Notes: (1) This is a lightweight operation to insure that the input image is 1 bpp, properly cropped, and padded on each side. If bpp > 1, the image is thresholded.
recogSplitIntoCharacters()
Input: recog
pixs (1 bpp, contains only mostly deskewed text)
minw (remove components with width less than this;
use -1 for default removing out of band components)
minh (remove components with height less than this;
use -1 for default removing out of band components)
&boxa (<return> character bounding boxes)
&pixa (<return> character images)
&naid (<return> indices of components to identify)
debug (1 for results written to pixadb_split)
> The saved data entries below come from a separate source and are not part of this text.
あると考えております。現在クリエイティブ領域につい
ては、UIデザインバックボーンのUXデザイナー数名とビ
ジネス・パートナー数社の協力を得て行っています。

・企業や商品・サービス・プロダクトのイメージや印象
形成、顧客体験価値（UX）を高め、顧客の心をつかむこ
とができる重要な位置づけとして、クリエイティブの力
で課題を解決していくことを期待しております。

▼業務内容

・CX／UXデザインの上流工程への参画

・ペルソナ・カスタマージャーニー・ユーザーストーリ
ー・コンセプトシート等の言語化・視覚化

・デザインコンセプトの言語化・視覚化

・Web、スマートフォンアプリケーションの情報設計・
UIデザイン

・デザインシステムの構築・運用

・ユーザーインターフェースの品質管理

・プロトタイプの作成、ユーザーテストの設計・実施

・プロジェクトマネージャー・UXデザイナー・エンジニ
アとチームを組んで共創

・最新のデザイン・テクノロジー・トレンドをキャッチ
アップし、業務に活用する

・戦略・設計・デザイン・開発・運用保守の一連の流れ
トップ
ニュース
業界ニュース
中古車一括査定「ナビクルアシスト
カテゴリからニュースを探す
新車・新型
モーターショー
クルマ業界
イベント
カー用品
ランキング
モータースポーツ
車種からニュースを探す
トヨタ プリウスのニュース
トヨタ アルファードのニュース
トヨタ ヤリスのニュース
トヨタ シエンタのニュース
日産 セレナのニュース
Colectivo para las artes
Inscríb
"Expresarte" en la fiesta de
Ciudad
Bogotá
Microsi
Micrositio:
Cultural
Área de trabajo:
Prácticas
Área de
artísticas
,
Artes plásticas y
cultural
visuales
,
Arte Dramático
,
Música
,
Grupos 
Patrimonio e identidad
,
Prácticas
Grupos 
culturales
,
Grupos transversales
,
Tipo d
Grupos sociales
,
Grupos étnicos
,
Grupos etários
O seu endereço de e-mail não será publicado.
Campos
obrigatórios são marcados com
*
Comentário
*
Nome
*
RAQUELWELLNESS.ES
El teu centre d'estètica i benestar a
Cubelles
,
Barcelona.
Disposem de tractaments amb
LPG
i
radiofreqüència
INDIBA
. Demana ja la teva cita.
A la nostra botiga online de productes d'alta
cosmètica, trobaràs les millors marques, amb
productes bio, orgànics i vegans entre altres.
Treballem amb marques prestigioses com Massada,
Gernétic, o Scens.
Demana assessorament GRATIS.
Return: 0 if OK, 1 on error or if no components are returned
Notes: (1) This can be given an image that has an arbitrary number of text characters. It does splitting of connected components based on greedy correlation matching in recogCorrelationBestRow(). The returned pixa includes the boxes from which the (possibly split) components are extracted. (2) If either @minw < 0 or @minh < 0, noise components are filtered out, and the returned @naid array is all 1. Otherwise, some noise components whose dimensions (w,h) satisfy w >= @minw and h >= @minh are allowed through, but they are identified in the returned @naid, where they are labelled by 0 to indicate that they are not to be run through identification. Retaining the noise components provides spatial information that can help applications interpret the results. (3) In addition to optional filtering of the noise, the resulting components are put in row-major (2D) order, and the smaller of overlapping components are removed if they satisfy conditions of relative size and fractional overlap. (4) Note that the spliting function uses unscaled templates and does not bother returning the class results and scores. Thes are more accurately found later using the scaled templates.